GPTQ

1. Paper¶

Frantar et al., 2022 - "GPTQ: Accurate Post-Training Quantization for Generative Pre-trained Transformers"

2. Core Idea¶

Quantize weights one-by-one while compensating errors in remaining weights using second-order information (Hessian).

3. Algorithm (Simplified)¶

# For each layer's weight matrix W
H = 2 * X^T @ X / n_samples  # Hessian (input correlations)

for i in range(n_columns):
    # Quantize column i
    w_q = quantize(W[:, i])
    error = W[:, i] - w_q

    # Distribute error to remaining columns using Hessian
    W[:, i+1:] -= error * H[i, i+1:] / H[i, i]

    W[:, i] = w_q

4. Key Innovation: Optimal Brain Quantization (OBQ)¶

Uses second-order Taylor expansion to minimize quantization loss
Iteratively quantizes weights in order that minimizes Hessian-weighted error
Compensates each quantization error before next step

Lazy Batch Updates (Efficiency)¶

Don't update all weights individually
Process in blocks of 128 columns
Dramatic speedup with minimal quality loss

Specifications¶

Calibration: 128 samples typical
Time: 3-4 hours for 175B model on single GPU
Group Size: 128 (default), lower for better quality
Bits: Designed for 3-4 bit, works for INT8 too

Accuracy¶

Model	Bits	Group Size	Perplexity Δ
LLaMA-7B	4	128	+0.2
LLaMA-13B	3	128	+0.9
OPT-175B	4	128	+0.1

vs. Round-To-Nearest (RTN)¶

RTN: Fast, 5-10% degradation at 4-bit
GPTQ: Slow quantization, <2% degradation at 4-bit

Implementation¶

# AutoGPTQ library
from auto_gptq import AutoGPTQForCausalLM

model = AutoGPTQForCausalLM.from_pretrained(
    "model_name",
    quantize_config={
        "bits": 4,
        "group_size": 128,
        "desc_act": False  # Activation ordering
    }
)

Common Interview Questions¶

Q1: Why does GPTQ outperform naive quantization?
A: It compensates each quantization error by adjusting remaining weights based on input correlations (Hessian), preventing error accumulation.

Q2: What's the computational complexity?
A: O(n²) in weight dimensions due to Hessian computation and updates.
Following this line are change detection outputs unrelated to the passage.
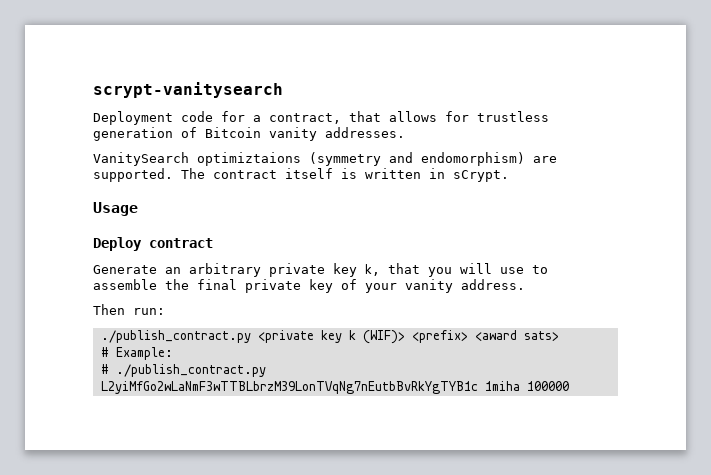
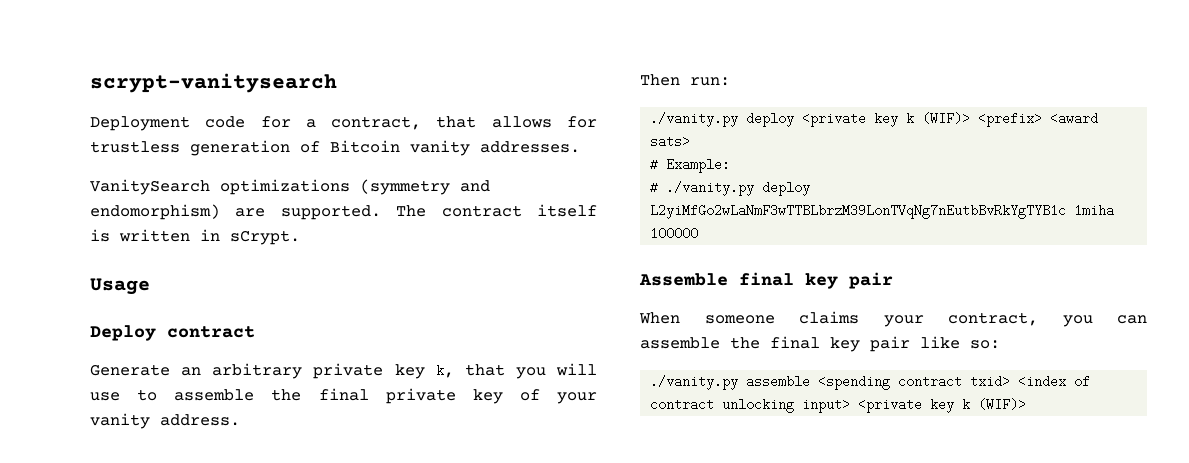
[197,152,301,166] optimiztaions -> [220,179,350,195] optimizations
[100,330,251,343] ./publish_contract.py -> [650,112,795,127] ./vanity.py deploy
[115,364,266,377] ./publish_contract.py -> [666,181,811,196] ./vanity.py deploy
(569, 386) none -> [639,272,893,289] [639,311,1147,327] [640,336,1000,352] [650,375,1091,390] [650,398,1027,413] // Assemble final key pair // When someone claims your contract, you can assemble the final key pair like so: // ./vanity.py assemble <spending contract txid> <index of contract unlocking input> <private key k (WIF)>

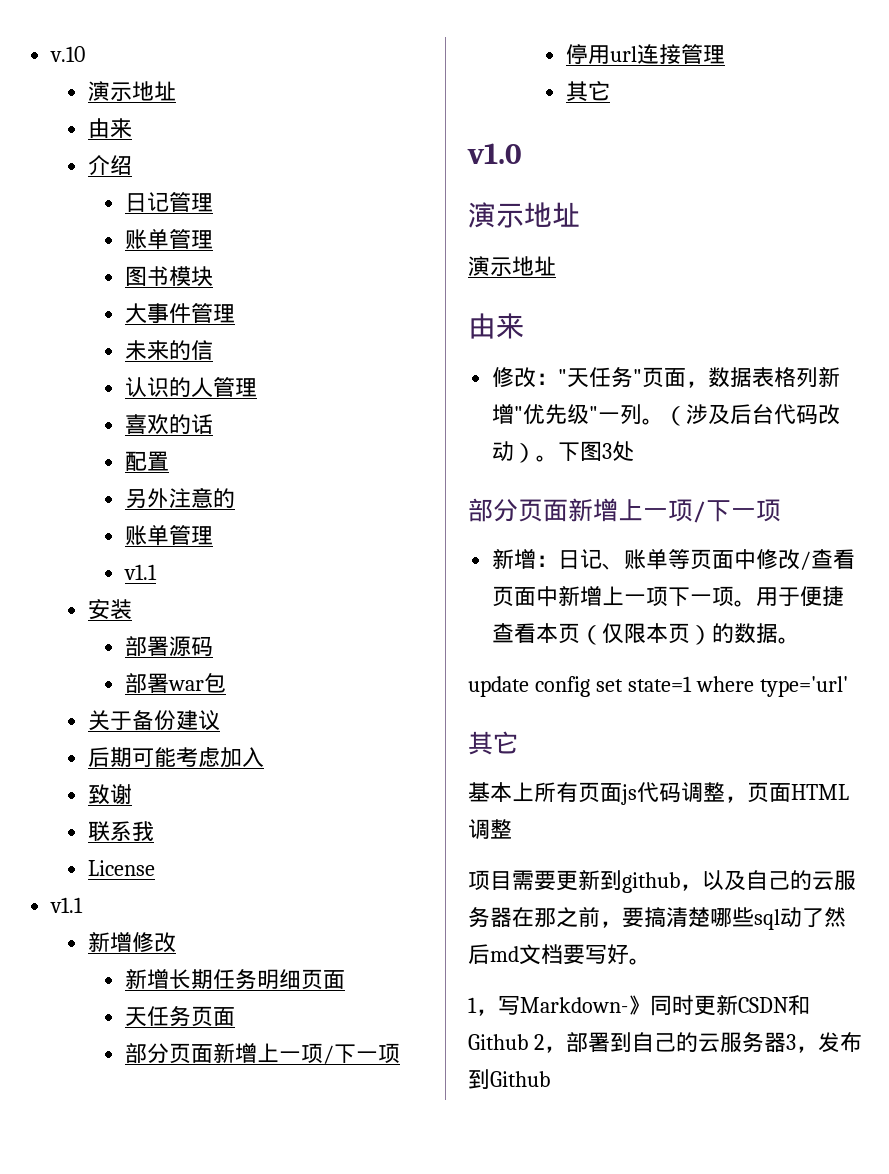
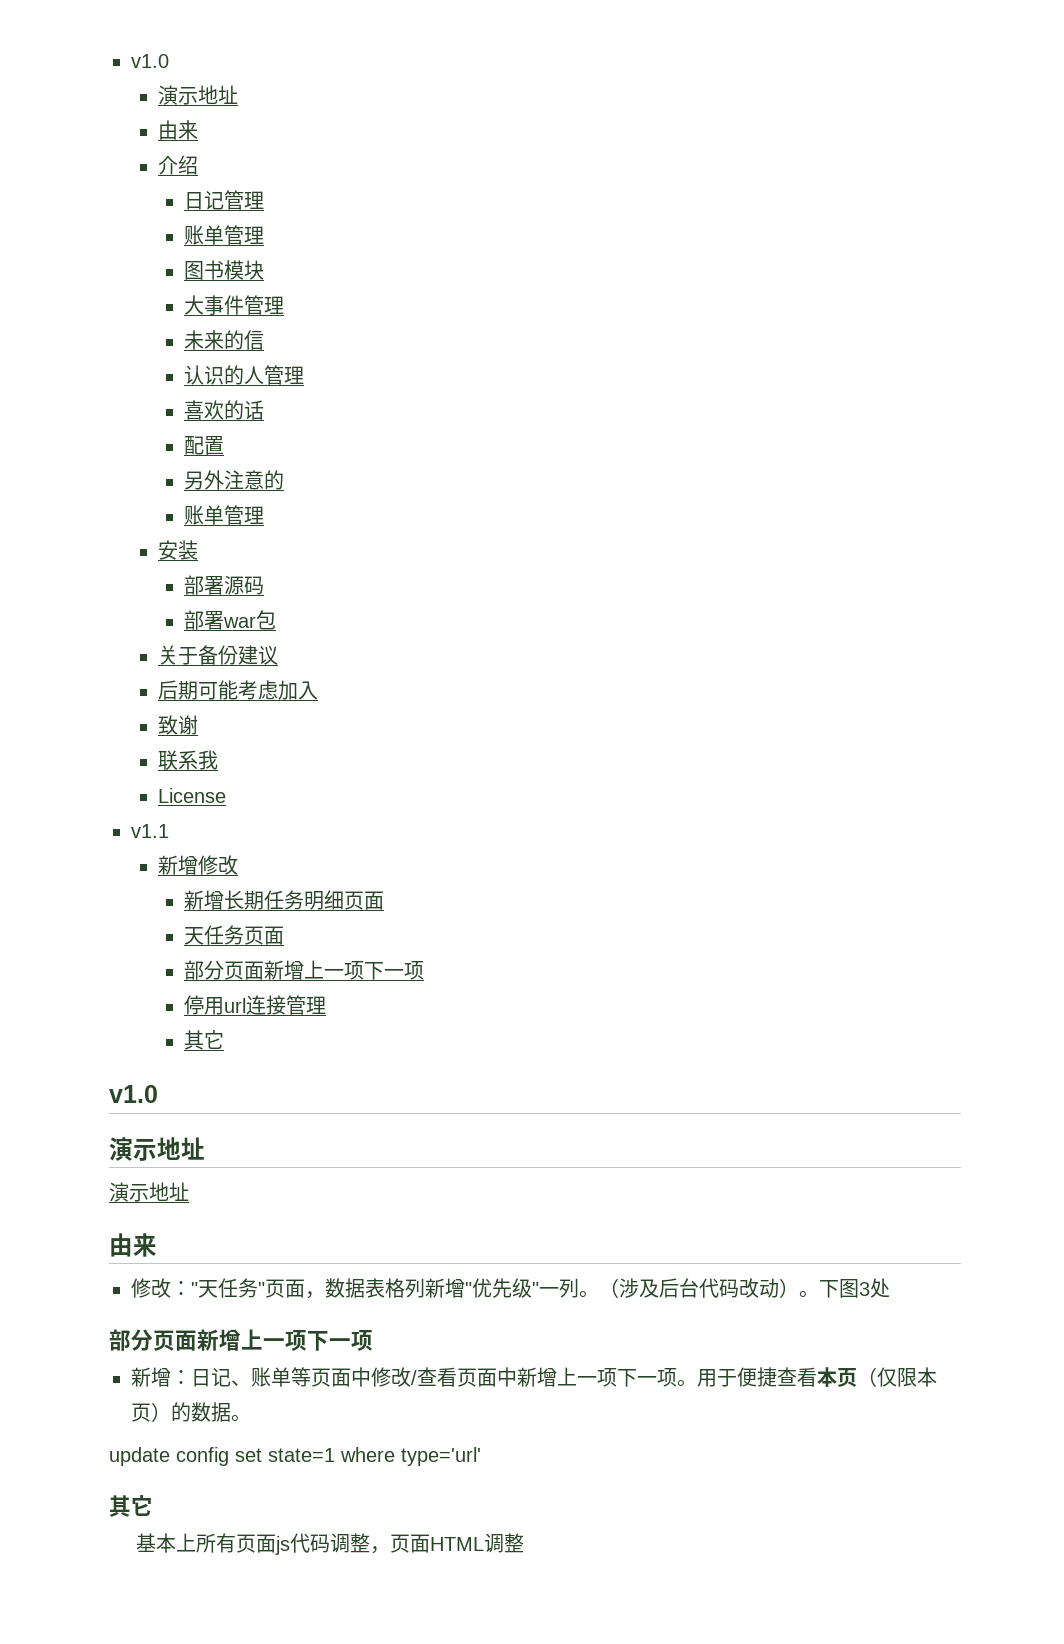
[50,46,86,62] v.10 -> [131,54,169,68] v1.0
[123,564,157,580] // v1.1 -> (265, 515) none
[322,1045,334,1064] / -> (365, 970) none
[693,501,706,523] / -> (307, 1340) none
[468,870,856,893] [468,906,846,930] [468,944,651,965] [468,995,810,1016] [468,1032,862,1053] [468,1069,550,1089] // 项目需要更新到github，以及自己的云服务器在那之前，要搞清楚哪些sql动了然后md文档要写好。 // 1，写Markdown-》同时更新CSDN和Github 2，部署到自己的云服务器3，发布到Github -> (525, 1543) none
Lazy batching reduces this to O(n²/b) where b = block size.

Q3: Why use Hessian instead of just gradient?
A: Second-order information captures weight interactions. First-order (gradient) only gives local slope, not curvature of loss landscape.

Q4: What's "desc_act" in GPTQ?
A: Reorders activation channels by importance before quantization. Helps but adds complexity; often disabled for speed.

Q5: Can GPTQ quantize activations?
A: No, GPTQ is weight-only. Activations typically stay FP16 or use runtime INT8 quantization.

Q6: GPTQ vs. AWQ - when to use which?
A: GPTQ: Better for extreme compression (3-bit). AWQ: Faster quantization, better at 4-bit, protects important weights rather than compensating errors.

Q7: Why is calibration data needed?
A: To compute Hessian (H = X^T X), which captures input statistics. Need representative samples to estimate weight importance accurately.